SAMSON’S DEATH: REPENTANCE, GRACE AND AN IMPERFECT VICTORY (JUDGES 16: 23-31)
The lords of the Philistines gather to celebrate the victory of their god, Dagon, over Yahweh and his champion, Samson (Judges 16:23). It is at this joyous occasion that they called for Samson to be brought out for their entertainment (Judges 16:24-25).
Samson leans again the pillars of the house (Judges 16:27) and proceeds to pray. This prayer in Judges 16 is vastly different from the one he utters in Judges 15. In Judges 15:18, he did not refer to God and even demanded that God provide water to quench his thirst. However here, Samson address the “Lord God” and sought His help just this one last time. This is a completely humble prayer of a man that sees his dependence on God.
Samson prays that God grant him strength and leans with his weight on the pillars, causing the house to fall upon all who were there (Judges 16:28-30). Samson dies with the Philistines, and kills more in his death than in his life (Judges 16:30).

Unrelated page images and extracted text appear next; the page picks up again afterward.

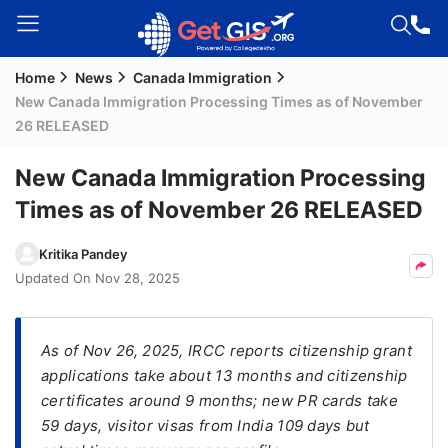
Home
News
Canada Immigration
Welcome
New Canada Immigration Processing Times as of November
Guest!
26 RELEASED
Login /
Signup
New Canada Immigration Processing
Times as of November 26 RELEASED
Permanent
Kritika Pandey
Residency
Updated On
Nov 28, 2025
(PR)
Job
As of Nov 26, 2025, IRCC reports citizenship grant
Seeker
applications take about 13 months and citizenship
Visa
certificates around 9 months; new PR cards take
Study
59 days, visitor visas from India 109 days but
Visa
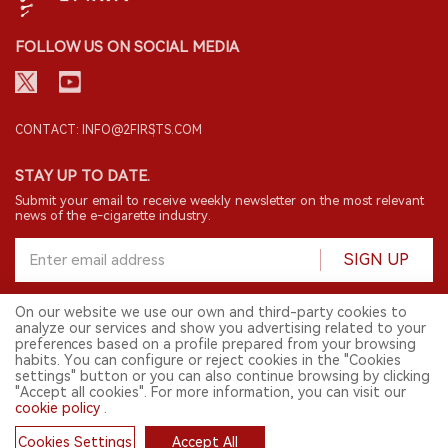
FOLLOW US ON SOCIAL MEDIA
CONTACT: INFO@2FIRSTS.COM
STAY UP TO DATE.
Submit your email to receive weekly newsletter on the most relevant
news of the e-cigarette industry.
SIGN UP
On our website we use our own and third-party cookies to
analyze our services and show you advertising related to your
English
preferences based on a profile prepared from your browsing
habits. You can configure or reject cookies in the "Cookies
© 2026 2FIRSTS. All Right Reserved.
settings" button or you can also continue browsing by clicking
"Accept all cookies". For more information, you can visit our
2FIRSTS is only accessible to industry practitioners, researchers, media
cookie policy
.
and other professionals. Access by minors is prohibited.
This website provides services to users outside the Chinese mainland.
Cookies Settings
Accept All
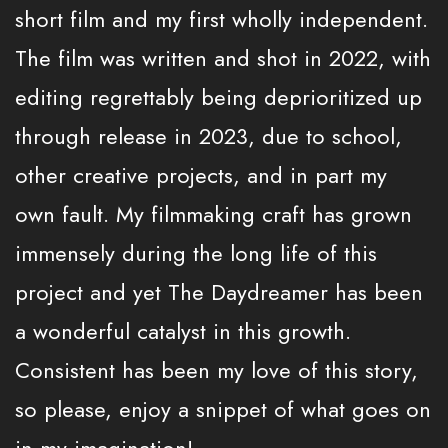
short film and my first wholly independent.
The film was written and shot in 2022, with
editing regrettably being deprioritized up
through release in 2023, due to school,
other creative projects, and in part my
own fault. My filmmaking craft has grown
immensely during the long life of this
project and yet The Daydreamer has been
a wonderful catalyst in this growth.
Consistent has been my love of this story,
so please, enjoy a snippet of what goes on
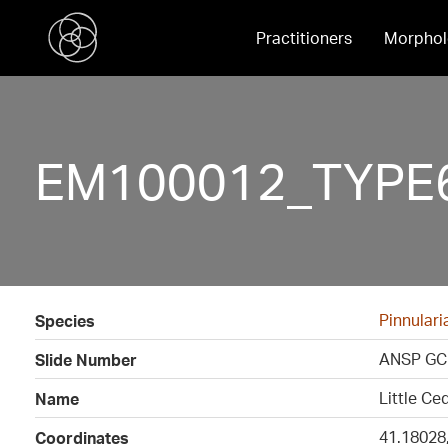
Practitioners
Morphol
EM100012_TYPE6
Pinnulari
Species
ANSP GC
Slide Number
Little Ce
Name
41.18028
Coordinates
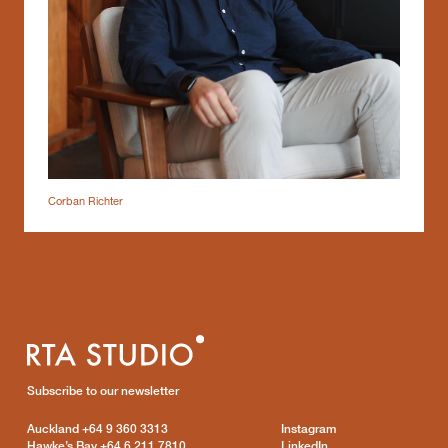
Corban Richter
Subscribe to our newsletter
Auckland
+64 9 360 3313
Instagram
Hawke’s Bay
+64 6 211 7810
LinkedIn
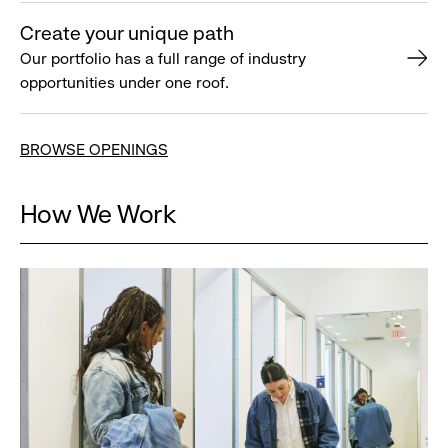
Create your unique path
Our portfolio has a full range of industry
opportunities under one roof.
BROWSE OPENINGS
How We Work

What did God achieve in Samson’s life and death for Israel? Through this, it was seen that the God of Israel is greater and more powerful than Dagon. This also dealt a blow to the Philistines, for this is the last time that the Philistines are mentioned in the book of Judges. They are not a threat to Israel until 1 Samuel. The deliverance promised to Israel and told to Manoah and his wife came true.
But the book of Judges does not end here. Judges 17-19 show how there are still problems in Israel. While an external threat had been dealt with in the death of Samson, readers of the Bible are meant to see how there is a deeper internal problem plaguing Israel that their judges and saviors are unable to address. The Bible never claims that our problems are outside of us, but continues to show us how God’s people ultimately need to be saved from themselves, namely, their own hearts.
Samson was not the true saviour that Israel needed. Years later, another baby came as promised to his parents. He grew up obeying God and he lived in the public eye, ministering and teaching wherever he went. Like Samson, his conflict with the leaders escalated, and one day, he is betrayed by someone he loves. He is seized, humiliated, and ridiculed and pays with his life. He also achieves more in his death than in his life because this Savior dealt with our greatest problem — sin. Samson’s story is not meant to be an example of how to live a good, moral life. In fact, it even cautions us about building our lives on our achievements and being blinded by our pride. Rather,
Samson points us to a better Savior who came to deliver not only Israel, but all mankind. What is God saying to you today?